* Activity:
Update the items below by replacing "Раритеты" with "Редкости" wherever it occurs, and keep everything else the same.

* Data for processing:
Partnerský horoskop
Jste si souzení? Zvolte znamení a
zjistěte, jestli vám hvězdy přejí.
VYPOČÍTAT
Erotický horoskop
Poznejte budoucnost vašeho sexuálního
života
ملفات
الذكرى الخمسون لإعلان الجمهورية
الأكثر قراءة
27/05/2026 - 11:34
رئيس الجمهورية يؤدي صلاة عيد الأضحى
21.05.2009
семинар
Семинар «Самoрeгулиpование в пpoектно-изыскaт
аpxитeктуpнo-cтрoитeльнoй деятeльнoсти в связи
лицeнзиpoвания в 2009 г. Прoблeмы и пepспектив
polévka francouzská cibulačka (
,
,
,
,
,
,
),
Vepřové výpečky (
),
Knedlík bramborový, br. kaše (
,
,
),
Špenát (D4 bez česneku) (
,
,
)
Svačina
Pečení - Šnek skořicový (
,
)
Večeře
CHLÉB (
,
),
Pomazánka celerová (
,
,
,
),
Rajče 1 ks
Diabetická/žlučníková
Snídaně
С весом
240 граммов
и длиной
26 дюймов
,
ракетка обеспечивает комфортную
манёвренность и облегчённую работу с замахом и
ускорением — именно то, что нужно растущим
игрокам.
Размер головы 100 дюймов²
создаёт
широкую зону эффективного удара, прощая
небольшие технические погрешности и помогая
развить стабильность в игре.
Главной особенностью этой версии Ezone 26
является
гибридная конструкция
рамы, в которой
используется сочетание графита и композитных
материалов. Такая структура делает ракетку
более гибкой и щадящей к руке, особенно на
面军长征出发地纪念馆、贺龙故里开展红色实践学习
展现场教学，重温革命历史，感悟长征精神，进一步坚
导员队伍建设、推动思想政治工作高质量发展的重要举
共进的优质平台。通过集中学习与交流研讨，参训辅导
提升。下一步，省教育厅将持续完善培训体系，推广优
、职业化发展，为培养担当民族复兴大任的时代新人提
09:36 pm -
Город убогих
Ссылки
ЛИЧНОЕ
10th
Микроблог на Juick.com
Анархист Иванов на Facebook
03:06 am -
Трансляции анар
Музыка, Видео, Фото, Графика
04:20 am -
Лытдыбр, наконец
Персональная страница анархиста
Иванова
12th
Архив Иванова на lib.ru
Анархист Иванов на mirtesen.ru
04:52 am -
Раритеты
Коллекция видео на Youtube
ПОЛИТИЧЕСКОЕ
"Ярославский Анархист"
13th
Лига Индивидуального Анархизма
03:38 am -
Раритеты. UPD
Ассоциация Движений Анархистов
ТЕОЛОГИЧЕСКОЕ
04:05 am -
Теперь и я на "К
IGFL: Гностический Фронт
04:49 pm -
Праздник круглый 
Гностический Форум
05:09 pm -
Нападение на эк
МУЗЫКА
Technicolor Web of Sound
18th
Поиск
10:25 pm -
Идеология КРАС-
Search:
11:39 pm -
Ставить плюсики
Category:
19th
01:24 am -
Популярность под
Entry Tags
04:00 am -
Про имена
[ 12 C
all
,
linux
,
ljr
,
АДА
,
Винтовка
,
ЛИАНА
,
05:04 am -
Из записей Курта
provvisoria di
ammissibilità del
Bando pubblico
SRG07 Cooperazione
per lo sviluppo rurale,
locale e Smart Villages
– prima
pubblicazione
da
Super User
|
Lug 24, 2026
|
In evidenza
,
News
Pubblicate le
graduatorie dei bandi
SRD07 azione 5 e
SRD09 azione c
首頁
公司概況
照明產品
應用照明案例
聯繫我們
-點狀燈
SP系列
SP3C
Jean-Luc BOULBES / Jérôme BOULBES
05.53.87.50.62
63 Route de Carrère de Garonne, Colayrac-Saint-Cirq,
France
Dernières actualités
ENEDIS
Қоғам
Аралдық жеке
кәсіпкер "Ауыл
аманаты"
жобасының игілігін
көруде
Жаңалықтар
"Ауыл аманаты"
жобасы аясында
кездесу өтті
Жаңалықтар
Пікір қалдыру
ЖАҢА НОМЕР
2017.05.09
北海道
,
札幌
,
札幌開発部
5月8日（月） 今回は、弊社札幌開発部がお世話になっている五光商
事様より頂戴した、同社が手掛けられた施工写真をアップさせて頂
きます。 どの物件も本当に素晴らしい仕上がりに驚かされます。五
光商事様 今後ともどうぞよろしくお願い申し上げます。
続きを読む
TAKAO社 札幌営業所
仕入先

* Result below:
Partnerský horoskop
Jste si souzení? Zvolte znamení a
zjistěte, jestli vám hvězdy přejí.
VYPOČÍTAT
Erotický horoskop
Poznejte budoucnost vašeho sexuálního
života
ملفات
الذكرى الخمسون لإعلان الجمهورية
الأكثر قراءة
27/05/2026 - 11:34
رئيس الجمهورية يؤدي صلاة عيد الأضحى
21.05.2009
семинар
Семинар «Самoрeгулиpование в пpoектно-изыскaт
аpxитeктуpнo-cтрoитeльнoй деятeльнoсти в связи
лицeнзиpoвания в 2009 г. Прoблeмы и пepспектив
polévka francouzská cibulačka (
,
,
,
,
,
,
),
Vepřové výpečky (
),
Knedlík bramborový, br. kaše (
,
,
),
Špenát (D4 bez česneku) (
,
,
)
Svačina
Pečení - Šnek skořicový (
,
)
Večeře
CHLÉB (
,
),
Pomazánka celerová (
,
,
,
),
Rajče 1 ks
Diabetická/žlučníková
Snídaně
С весом
240 граммов
и длиной
26 дюймов
,
ракетка обеспечивает комфортную
манёвренность и облегчённую работу с замахом и
ускорением — именно то, что нужно растущим
игрокам.
Размер головы 100 дюймов²
создаёт
широкую зону эффективного удара, прощая
небольшие технические погрешности и помогая
развить стабильность в игре.
Главной особенностью этой версии Ezone 26
является
гибридная конструкция
рамы, в которой
используется сочетание графита и композитных
материалов. Такая структура делает ракетку
более гибкой и щадящей к руке, особенно на
面军长征出发地纪念馆、贺龙故里开展红色实践学习
展现场教学，重温革命历史，感悟长征精神，进一步坚
导员队伍建设、推动思想政治工作高质量发展的重要举
共进的优质平台。通过集中学习与交流研讨，参训辅导
提升。下一步，省教育厅将持续完善培训体系，推广优
、职业化发展，为培养担当民族复兴大任的时代新人提
09:36 pm -
Город убогих
Ссылки
ЛИЧНОЕ
10th
Микроблог на Juick.com
Анархист Иванов на Facebook
03:06 am -
Трансляции анар
Музыка, Видео, Фото, Графика
04:20 am -
Лытдыбр, наконец
Персональная страница анархиста
Иванова
12th
Архив Иванова на lib.ru
Анархист Иванов на mirtesen.ru
04:52 am -
Редкости
Коллекция видео на Youtube
ПОЛИТИЧЕСКОЕ
"Ярославский Анархист"
13th
Лига Индивидуального Анархизма
03:38 am -
Редкости. UPD
Ассоциация Движений Анархистов
ТЕОЛОГИЧЕСКОЕ
04:05 am -
Теперь и я на "К
IGFL: Гностический Фронт
04:49 pm -
Праздник круглый 
Гностический Форум
05:09 pm -
Нападение на эк
МУЗЫКА
Technicolor Web of Sound
18th
Поиск
10:25 pm -
Идеология КРАС-
Search:
11:39 pm -
Ставить плюсики
Category:
19th
01:24 am -
Популярность под
Entry Tags
04:00 am -
Про имена
[ 12 C
all
,
linux
,
ljr
,
АДА
,
Винтовка
,
ЛИАНА
,
05:04 am -
Из записей Курта
provvisoria di
ammissibilità del
Bando pubblico
SRG07 Cooperazione
per lo sviluppo rurale,
locale e Smart Villages
– prima
pubblicazione
da
Super User
|
Lug 24, 2026
|
In evidenza
,
News
Pubblicate le
graduatorie dei bandi
SRD07 azione 5 e
SRD09 azione c
首頁
公司概況
照明產品
應用照明案例
聯繫我們
-點狀燈
SP系列
SP3C
Jean-Luc BOULBES / Jérôme BOULBES
05.53.87.50.62
63 Route de Carrère de Garonne, Colayrac-Saint-Cirq,
France
Dernières actualités
ENEDIS
Қоғам
Аралдық жеке
кәсіпкер "Ауыл
аманаты"
жобасының игілігін
көруде
Жаңалықтар
"Ауыл аманаты"
жобасы аясында
кездесу өтті
Жаңалықтар
Пікір қалдыру
ЖАҢА НОМЕР
2017.05.09
北海道
,
札幌
,
札幌開発部
5月8日（月） 今回は、弊社札幌開発部がお世話になっている五光商
事様より頂戴した、同社が手掛けられた施工写真をアップさせて頂
きます。 どの物件も本当に素晴らしい仕上がりに驚かされます。五
光商事様 今後ともどうぞよろしくお願い申し上げます。
続きを読む
TAKAO社 札幌営業所
仕入先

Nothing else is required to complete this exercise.